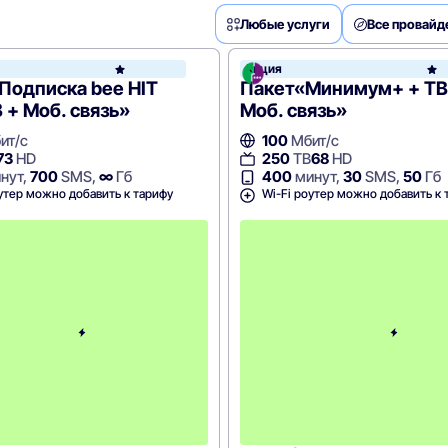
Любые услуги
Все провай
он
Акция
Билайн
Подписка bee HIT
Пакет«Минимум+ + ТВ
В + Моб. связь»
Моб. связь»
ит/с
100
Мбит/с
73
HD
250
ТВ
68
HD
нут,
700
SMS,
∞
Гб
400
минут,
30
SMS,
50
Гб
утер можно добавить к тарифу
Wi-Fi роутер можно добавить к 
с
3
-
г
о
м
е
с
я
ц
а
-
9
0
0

------

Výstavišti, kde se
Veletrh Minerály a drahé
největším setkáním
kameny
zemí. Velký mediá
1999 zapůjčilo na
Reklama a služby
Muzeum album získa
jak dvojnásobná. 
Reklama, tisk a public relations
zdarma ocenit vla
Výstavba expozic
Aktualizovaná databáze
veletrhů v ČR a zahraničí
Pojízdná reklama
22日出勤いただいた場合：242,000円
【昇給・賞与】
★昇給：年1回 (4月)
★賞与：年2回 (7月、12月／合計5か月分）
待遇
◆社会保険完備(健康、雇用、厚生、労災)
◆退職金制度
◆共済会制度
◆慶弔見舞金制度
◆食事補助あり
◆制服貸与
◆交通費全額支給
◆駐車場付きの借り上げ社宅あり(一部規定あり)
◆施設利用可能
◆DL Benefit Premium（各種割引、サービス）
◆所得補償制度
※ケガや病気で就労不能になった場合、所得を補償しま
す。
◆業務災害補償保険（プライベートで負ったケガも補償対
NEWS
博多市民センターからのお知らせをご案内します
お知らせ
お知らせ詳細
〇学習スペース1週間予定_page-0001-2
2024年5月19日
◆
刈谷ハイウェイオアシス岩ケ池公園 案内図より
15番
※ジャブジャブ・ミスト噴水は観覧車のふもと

------

Work item>
From the records above, copy each line in which the string "добавить" occurs.

Solution for this exercise>
утер можно добавить к тарифу
Wi-Fi роутер можно добавить к 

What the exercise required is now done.